Fixed versus adjustable rate loans

A fixed-rate loan features the same payment amount for the entire duration of the mortgage. Your property taxes increase, or rarely, decrease, and your insurance rates might vary as well. For the most part payments on a fixed-rate mortgage will be very stable.

During the early amortization period of a fixed-rate loan, a large percentage of your payment pays interest, and a significantly smaller percentage toward principal. As you pay on the loan, more of your payment is applied to principal.

Borrowers can choose a fixed-rate loan in order to lock in a low interest rate. People choose these types of loans when interest rates are low and they want to lock in at this lower rate. If you have an Adjustable Rate Mortgage (ARM) now, refinancing into a fixed-rate loan can offer more stability in monthly payments. If you currently have an Adjustable Rate Mortgage (ARM), we'll be glad to assist you in locking a fixed-rate at the best rate currently available. Call Abundance Home Mortgage at (512) 335-7800 to discuss how we can help.

There are many different types of Adjustable Rate Mortgages. ARMs are generally adjusted twice a year, based on various indexes.

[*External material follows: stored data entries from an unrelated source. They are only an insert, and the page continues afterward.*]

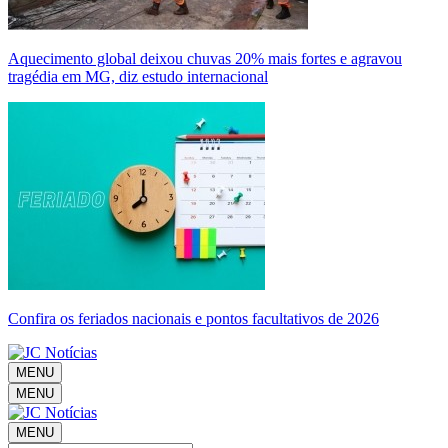
Aquecimento global deixou chuvas 20% mais fortes e agravou
tragédia em MG, diz estudo internacional
Confira os feriados nacionais e pontos facultativos de 2026
MENU
MENU
MENU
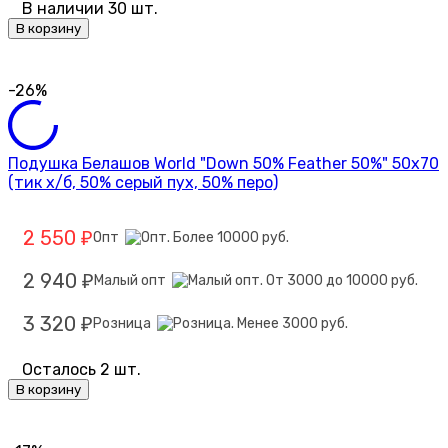
В наличии 30 шт.
В корзину
-26%
Подушка Белашов World "Down 50% Feather 50%" 50х70
(тик х/б, 50% серый пух, 50% перо)
2 550
Опт
₽
2 940
Малый опт
₽
3 320
Розница
₽
Осталось 2 шт.
В корзину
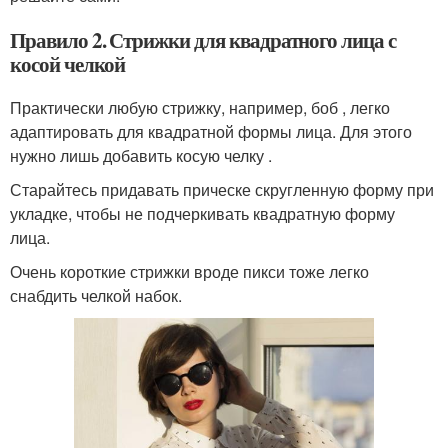
Правило 2. Стрижки для квадратного лица с
косой челкой
Практически любую стрижку, например, боб , легко
адаптировать для квадратной формы лица. Для этого
нужно лишь добавить косую челку .
Старайтесь придавать прическе скругленную форму при
укладке, чтобы не подчеркивать квадратную форму
лица.
Очень короткие стрижки вроде пикси тоже легко
снабдить челкой набок.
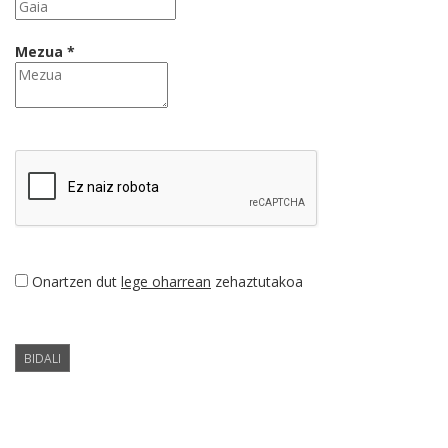
Mezua *
Onartzen dut
lege oharrean
zehaztutakoa
BIDALI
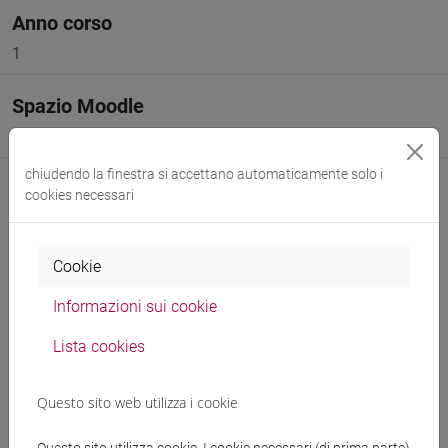
Anno corso
1
Spazio Moodle
Link allo spazio del corso
chiudendo la finestra si accettano automaticamente solo i
cookies necessari
Cookie
Docenti e corsi di laurea
Informazioni sui cookie
Programma
Lista cookies
Docenti
Questo sito web utilizza i cookie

The majority of ARMs feature this cap, which means they won't increase above a specific amount in a given period of time. Your ARM may feature a cap on interest rate increases over the course of a year. For example: no more than a couple percent per year, even though the index the rate is based on goes up by more than two percent. Your loan may have a "payment cap" that instead of capping the interest directly, caps the amount that the payment can go up in one period. Plus, almost all adjustable programs have a "lifetime cap" — your rate will never exceed the cap amount.

ARMs most often feature the lowest, most attractive rates at the beginning of the loan. They provide the lower rate for an initial period that varies greatly. You've probably heard of 5/1 or 3/1 ARMs. For these loans, the initial rate is set for three or five years. After this period it adjusts every year. These loans are fixed for 3 or 5 years, then they adjust. These loans are best for people who anticipate moving in three or five years. These types of adjustable rate programs are best for borrowers who will sell their house or refinance before the initial lock expires.

You might choose an Adjustable Rate Mortgage to get a very low introductory interest rate and plan on moving, refinancing or absorbing the higher rate after the initial rate goes up. ARMs can be risky in a down market because homeowners could be stuck with increasing rates when they cannot sell or refinance at the lower property value.